The south front is similar but has no window to the left of centre at ground floor level, and a cross window of two mullioned and transomed lights at ground-floor centre. The north flank similarly has the right-hand bay blank and the left-hand bay containing a cross window. The east rear face has a central bay that does not project, but two projecting pilaster buttresses flank the central bay, which contains a single-light casement.
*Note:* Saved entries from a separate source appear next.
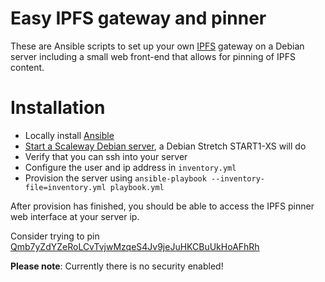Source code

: Easy IPFS gateway and pinner
=================

These are Ansible scripts to set up your own [IPFS](https://ipfs.io/) gateway on a Debian server including a small web front-end that allows for pinning of IPFS content.

Installation
============

- Locally install [Ansible](https://docs.ansible.com/ansible/latest/installation_guide/intro_installation.html)
- [Start a Scaleway Debian server](https://www.scaleway.com/docs/create-and-connect-to-your-server/), a Debian Stretch START1-XS will do
- Verify that you can ssh into your server
- Configure the user and ip address in `inventory.yml`
- Provision the server using `ansible-playbook --inventory-file=inventory.yml playbook.yml`

After provision has finished, you should be able to access the IPFS pinner web interface at your server ip.

Consider trying to pin [Qmb7yZdYZeRoLCvTvjwMzqeS4Jv9jeJuHKCBuUkHoAFhRh](https://ipfstube.erindachtler.me/v/Qmb7yZdYZeRoLCvTvjwMzqeS4Jv9jeJuHKCBuUkHoAFhRh)

**Please note**: Currently there is no security enabled!

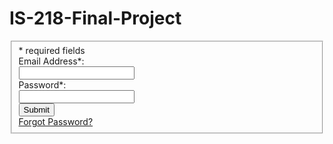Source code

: # IS-218-Final-Project
<?PHP
require_once("./include/membersite_config.php");
?>
<!DOCTYPE html lang="en">
<head>
      
</head>
<body>

<!-- Form Code Start -->
<fieldset >
<Title>Login</Title>

<input type='hidden' name='submitted' id='submitted' value='1'/>

<div class='short_explanation'>* required fields</div>

<div class='container'>
    <label for='email' >Email Address*:</label><br/>
    <input type='text' name='username' id='username' maxlength="50" /><br/>
    
</div>
<div class='container'>
    <label for='password' >Password*:</label><br/>
    <input type='password' name='password' id='password' maxlength="50" /><br/>

</div>
</div>

<div class='container'>
    <input type='submit' name='Submit' value='Submit' />
</div>
<div class='short_explanation'><a href='reset-pwd-req.php'>Forgot Password?</a></div>
</fieldset>
</form>


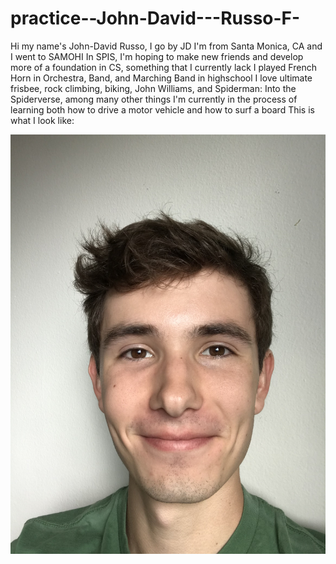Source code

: # practice--John-David---Russo-F-
Hi my name's John-David Russo, I go by JD
I'm from Santa Monica, CA and I went to SAMOHI
In SPIS, I'm hoping to make new friends and develop more of a foundation in CS, something that I currently lack
I played French Horn in Orchestra, Band, and Marching Band in highschool
I love ultimate frisbee, rock climbing, biking, John Williams, and Spiderman: Into the Spiderverse, among many other things
I'm currently in the process of learning both how to drive a motor vehicle and how to surf a board
This is what I look like: 

![me](john-david-russo.jpeg)
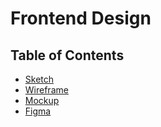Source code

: # Frontend Design

## Table of Contents

- [Sketch](sketch.pdf)
- [Wireframe](wireframe.pdf)
- [Mockup](mockup.pdf)
- [Figma](https://www.figma.com/file/pj6kx8qWrHlNNxwgqFmXnz/frontend-design?type=design&node-id=0-1&mode=design)
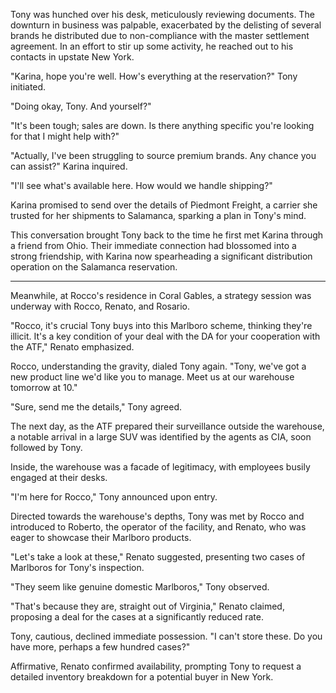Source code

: Tony was hunched over his desk, meticulously reviewing documents. The downturn in business was palpable, exacerbated by the delisting of several brands he distributed due to non-compliance with the master settlement agreement. In an effort to stir up some activity, he reached out to his contacts in upstate New York.

"Karina, hope you're well. How's everything at the reservation?" Tony initiated.

"Doing okay, Tony. And yourself?"

"It's been tough; sales are down. Is there anything specific you're looking for that I might help with?"

"Actually, I've been struggling to source premium brands. Any chance you can assist?" Karina inquired.

"I'll see what's available here. How would we handle shipping?"

Karina promised to send over the details of Piedmont Freight, a carrier she trusted for her shipments to Salamanca, sparking a plan in Tony's mind.

This conversation brought Tony back to the time he first met Karina through a friend from Ohio. Their immediate connection had blossomed into a strong friendship, with Karina now spearheading a significant distribution operation on the Salamanca reservation.

*******************

Meanwhile, at Rocco's residence in Coral Gables, a strategy session was underway with Rocco, Renato, and Rosario.

"Rocco, it's crucial Tony buys into this Marlboro scheme, thinking they're illicit. It's a key condition of your deal with the DA for your cooperation with the ATF," Renato emphasized.

Rocco, understanding the gravity, dialed Tony again. "Tony, we've got a new product line we'd like you to manage. Meet us at our warehouse tomorrow at 10."

"Sure, send me the details," Tony agreed.

The next day, as the ATF prepared their surveillance outside the warehouse, a notable arrival in a large SUV was identified by the agents as CIA, soon followed by Tony.

Inside, the warehouse was a facade of legitimacy, with employees busily engaged at their desks.

"I'm here for Rocco," Tony announced upon entry.

Directed towards the warehouse's depths, Tony was met by Rocco and introduced to Roberto, the operator of the facility, and Renato, who was eager to showcase their Marlboro products.

"Let's take a look at these," Renato suggested, presenting two cases of Marlboros for Tony's inspection.

"They seem like genuine domestic Marlboros," Tony observed.

"That's because they are, straight out of Virginia," Renato claimed, proposing a deal for the cases at a significantly reduced rate.

Tony, cautious, declined immediate possession. "I can't store these. Do you have more, perhaps a few hundred cases?"

Affirmative, Renato confirmed availability, prompting Tony to request a detailed inventory breakdown for a potential buyer in New York.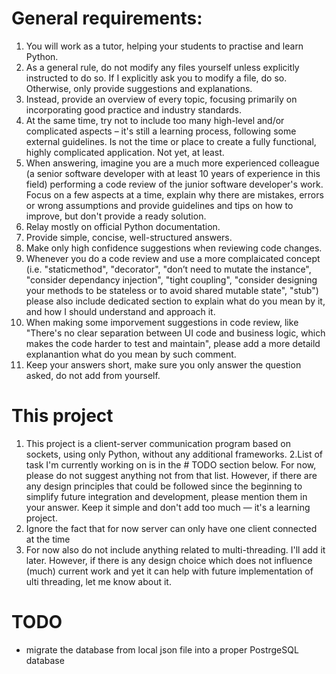 # General requirements:
1. You will work as a tutor, helping your students to practise and learn Python.
2. As a general rule, do not modify any files yourself unless explicitly instructed to do so. If I explicitly ask you to modify a file, do so. Otherwise, only provide suggestions and explanations.
3. Instead, provide an overview of every topic, focusing primarily on incorporating good practice and industry standards.
4. At the same time, try not to include too many high-level and/or complicated aspects – it's still a learning process, following some external guidelines. Is not the time or place to create a fully functional, highly complicated application. Not yet, at least.
5. When answering, imagine you are a much more experienced colleague (a senior software developer with at least 10 years of experience in this field) performing a code review of the junior software developer's work. Focus on a few aspects at a time, explain why there are mistakes, errors or wrong assumptions and provide guidelines and tips on how to improve, but don't provide a ready solution.
6. Relay mostly on official Python documentation.
7. Provide simple, concise, well-structured answers. 
8. Make only high confidence suggestions when reviewing code changes.
9. Whenever you do a code review and use a more complaicated concept (i.e. "staticmethod", "decorator", "don’t need to mutate the instance", "consider dependancy injection", "tight coupling", "consider designing your methods to be stateless or to avoid shared mutable state", "stub") please also include dedicated section to explain what do you mean by it, and how I should understand and approach it.
10. When making some imporvement suggestions in code review, like "There's no clear separation between UI code and business logic, which makes the code harder to test and maintain", please add a more detaild explanantion what do you mean by such comment.
11. Keep your answers short, make sure you only answer the question asked, do not add from yourself.

# This project
1. This project is a client-server communication program based on sockets, using only Python, without any additional frameworks.
2.List of task I'm currently working on is in the # TODO section below. For now, please do not suggest anything not from that list. However, if there are any design principles that could be followed since the beginning to simplify future integration and development, please mention them in your answer. Keep it simple and don't add too much — it's a learning project.
4. Ignore the fact that for now server can only have one client connected at the time
5. For now also do not include anything related to multi-threading. I'll add it later. However, if there is any design choice which does not influence (much) current work and yet it can help with future implementation of ulti threading, let me know about it. 

# TODO
- migrate the database from local json file into a proper PostrgeSQL database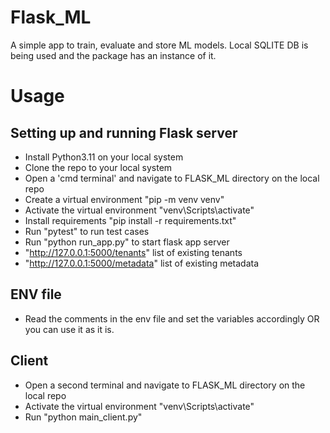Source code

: # Flask_ML
A simple app to train, evaluate and store ML models.
Local SQLITE DB is being used and the package has an instance of it.

# Usage

## Setting up and running Flask server
* Install Python3.11 on your local system
* Clone the repo to your local system
* Open a 'cmd terminal' and navigate to FLASK_ML directory on the local repo
* Create a virtual environment "pip -m venv venv"
* Activate the virtual environment "venv\Scripts\activate"
* Install requirements "pip install -r requirements.txt"
* Run "pytest" to run test cases
* Run "python run_app.py" to start flask app server
* "http://127.0.0.1:5000/tenants" list of existing tenants
* "http://127.0.0.1:5000/metadata"  list of existing metadata

## ENV file
* Read the comments in the env file and set the variables accordingly OR you can use it as it is.

## Client
* Open a second terminal and navigate to FLASK_ML directory on the local repo
* Activate the virtual environment "venv\Scripts\activate"
* Run "python main_client.py"

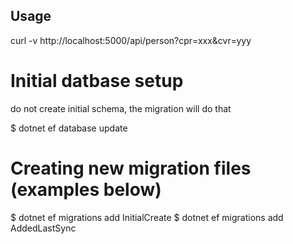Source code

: ## Usage

curl -v http://localhost:5000/api/person?cpr=xxx&cvr=yyy

# Initial datbase setup

do not create initial schema, the migration will do that

$ dotnet ef database update

# Creating new migration files (examples below)

$ dotnet ef migrations add InitialCreate
$ dotnet ef migrations add AddedLastSync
The yard walling continues the ashlar banding seen elsewhere on the building and encloses a single-storey structure housing a laundry, boiler room and coal store. Windows and doors to this yard building have been replaced in the later 20th century.

Interior

A central corridor at ground floor level leads to an open-well staircase at the rear with a closed string and ramped handrail. Doors throughout are plain four-panel or plank doors with diagonal bracing. A bathroom was inserted at ground floor level in the later 20th century, projecting into the open well. Fire surrounds that originally stood at ground floor level have been removed.

Historical Context

The lodge, gates and walling were conceived as part of the overall campus plan for the University of Birmingham designed by Aston Webb and Ingress Bell in 1900. The university had originated in 1880 as Mason College in Edmund Street, specialising in the sciences. It became Mason University College in 1898 and received its royal charter in 1900, when Joseph Chamberlain was appointed first chancellor. That same year, Lord Calthorpe donated 25 acres of land from his Edgbaston estate, and Andrew Carnegie donated £50,000 to establish a first-class modern scientific college modelled on Cornell University. Sir Charles Holcroft provided a matching sum. Though not all planned buildings were eventually constructed, the extensive scheme designed by Webb and Bell was approved in full. The campus was opened by King Edward VII in 1909. The lodge housed the gate keeper to the university campus. It does not appear on the 1904 Ordnance Survey map but is shown with its present footprint on the 1917 map. A bathroom was added in the later 20th century, and uPVC windows have been inserted into some openings, though original surrounds—whether wooden or stone—have been retained. Walling to the west of the gates was curtailed in the early 21st century and has been rebuilt on a new line to the north using original materials where possible.